Collection entries:
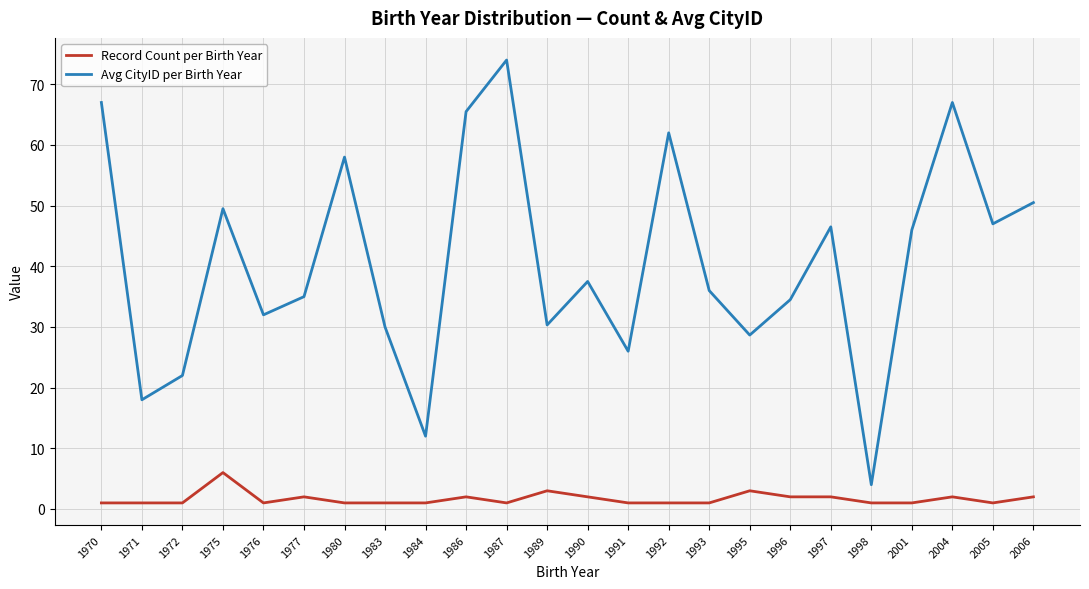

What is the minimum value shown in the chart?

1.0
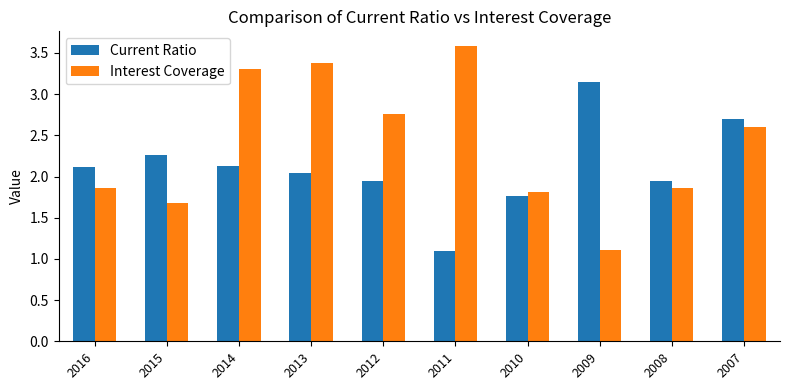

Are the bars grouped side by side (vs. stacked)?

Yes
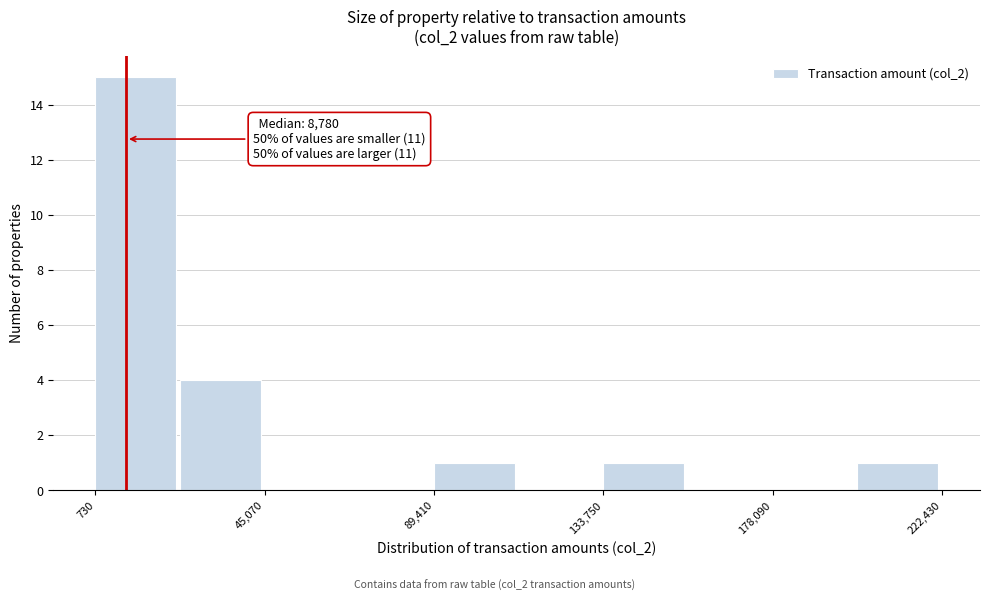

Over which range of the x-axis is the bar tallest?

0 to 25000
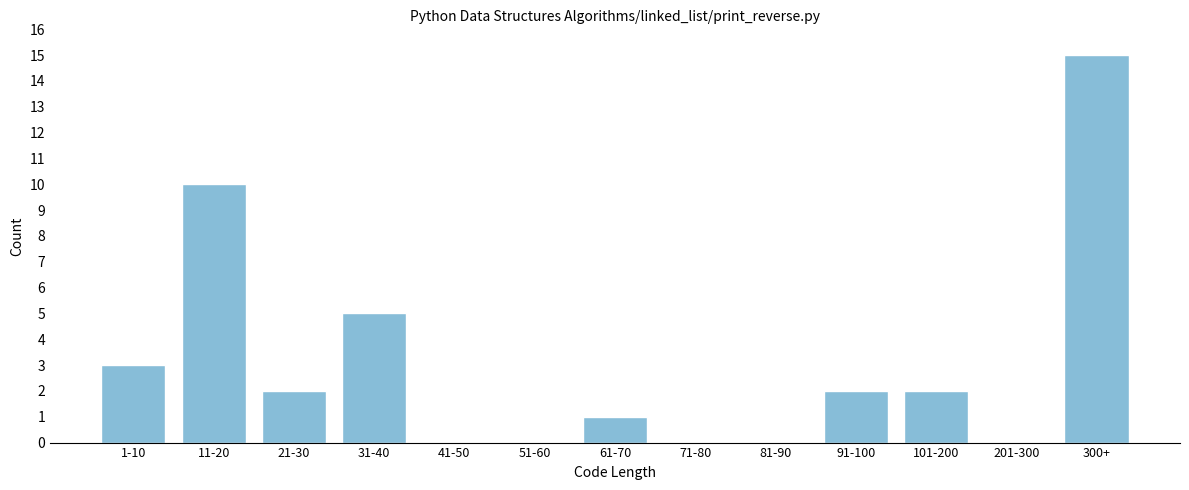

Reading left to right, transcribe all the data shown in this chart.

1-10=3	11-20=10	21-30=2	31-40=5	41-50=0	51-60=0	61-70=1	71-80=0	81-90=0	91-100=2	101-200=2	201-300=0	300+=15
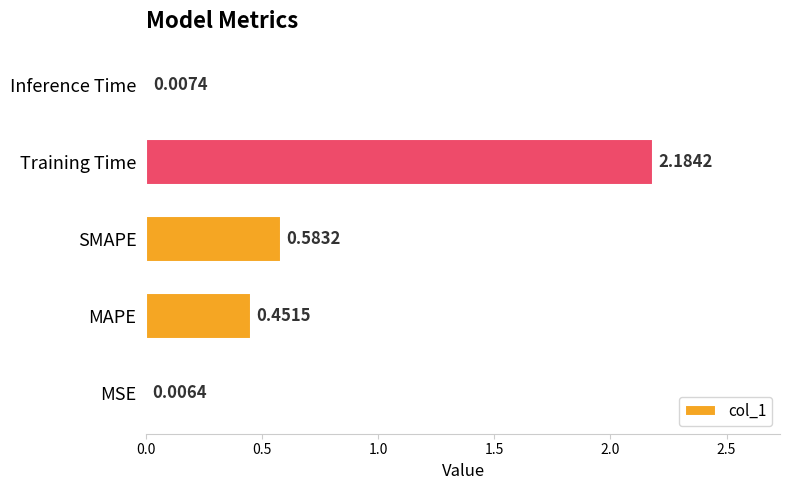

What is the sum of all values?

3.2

• Assigned task
Please copy out every line of the items above word for word, leaving out the pictures.

• Task solution
What is the minimum value shown in the chart?

1.0

Are the bars grouped side by side (vs. stacked)?

Yes

Over which range of the x-axis is the bar tallest?

0 to 25000

Reading left to right, transcribe all the data shown in this chart.

1-10=3	11-20=10	21-30=2	31-40=5	41-50=0	51-60=0	61-70=1	71-80=0	81-90=0	91-100=2	101-200=2	201-300=0	300+=15

What is the sum of all values?

3.2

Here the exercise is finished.